(A new question of the week)
A recent question raised a different issue about grouped frequency distributions than we have discussed previously: What do you do when the last class is labelled something like “30 or more”? As we’ll see, there is no one right answer!
An open question
Here is the initial question, which came in last month:
I understand that to use the formula to find mean for grouped data I have to find the class midpoint first. How do I find the midpoint when the information I have only states “above 100”?
We looked at the mean of a grouped distribution last time. There we had distributions like
Class Frequency ----- --------- 37-46 19 47-56 23 57-66 27 67-76 28
This might represent the number of people in an audience of various ages. We found the mean by multiplying the midpoint \(x_i\) of each class by its frequency \(f_i\), adding these up, and dividing by the total number of people:$$\frac{\sum_{i=1}^{n}x_i\cdot f_i}{\sum_{i=1}^{n}f_i}.$$ The midpoint of each class is the average of its upper and lower limits, such as \((37+46)\div 2 = 41.5\) for the first class. (We saw that we can do the same thing with class boundaries, for a continuous distribution.)

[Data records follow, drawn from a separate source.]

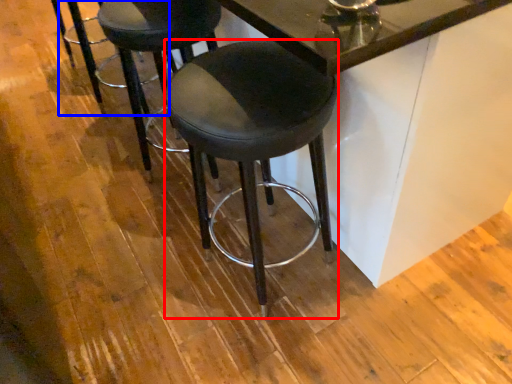
Question: Which of the following is the farthest to the observer, stool (highlighted by a red box) or bar stool (highlighted by a blue box)?

Choices:
 (A) stool
 (B) bar stool

Answer: (B)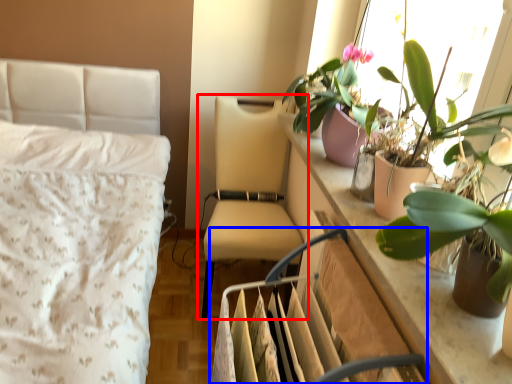
Question: Which object appears closest to the camera in this image, chair (highlighted by a red box) or swivel chair (highlighted by a blue box)?

Choices:
 (A) chair
 (B) swivel chair

Answer: (B)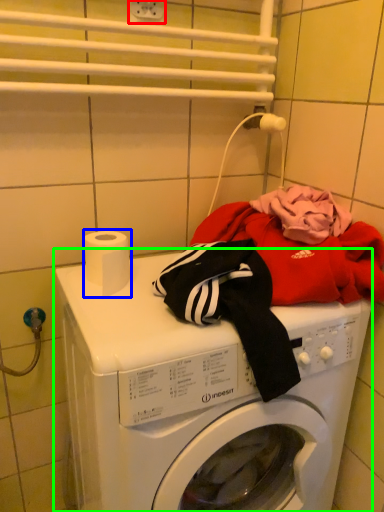
Question: Based on their relative distances, which object is nearer to electric outlet (highlighted by a red box)? Choose from toilet paper (highlighted by a blue box) and washing machine (highlighted by a green box).

Choices:
 (A) toilet paper
 (B) washing machine

Answer: (A)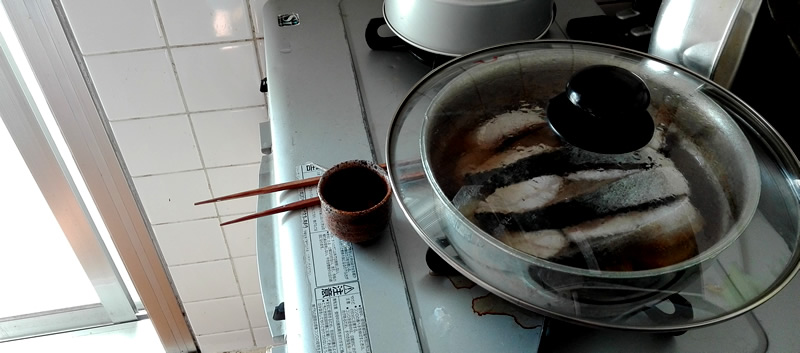
At what (x,y) coordinates should I click in order to perform the action: click on burner. Please return your answer as a coordinate pair (x, y). The height and width of the screenshot is (353, 800). Looking at the image, I should click on (490, 315), (390, 54).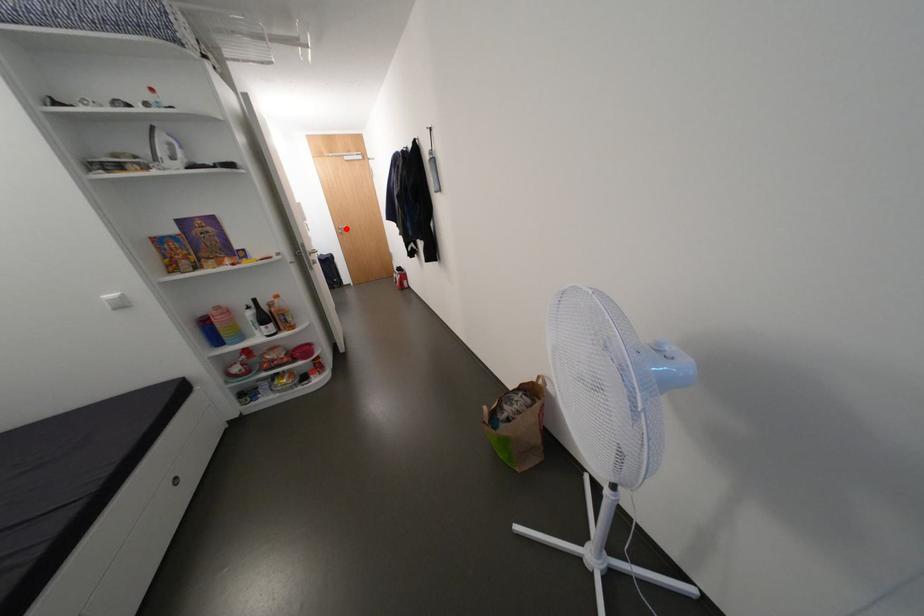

What if it looked like this instead?
Class Frequency ----- --------- 37-46 19 47-56 23 57-66 27 67-76 28 67 or more 28
The last class has no upper limit; how can we find its midpoint?
Looking back at old unarchived answers (because there is nothing about this published in the Ask Dr. Math archive), I found a couple questions like this that were never answered, probably because we were too busy even to answer the questions we could answer confidently! Here is one from 2008:
I'm trying to find the mean and median for this frequency distribution: Minutes of delay Shop A Shop B ---------------- ------ ------ Less than 10 20 15 10-15 25 20 15-20 30 30 20-25 25 15 25-30 20 10 30 or more 10 5 How do I calculate the mean if the last interval is open? How do I calculate the midpoint of the last class? Is there another way to do it? I know that I have to find the midpoint for each interval, multiply it by the frequency of each class, sum it up for all classes and divide it by the total number of observations. Mean = (Sum mp x f)/n But I need the midpoint of the last interval!!!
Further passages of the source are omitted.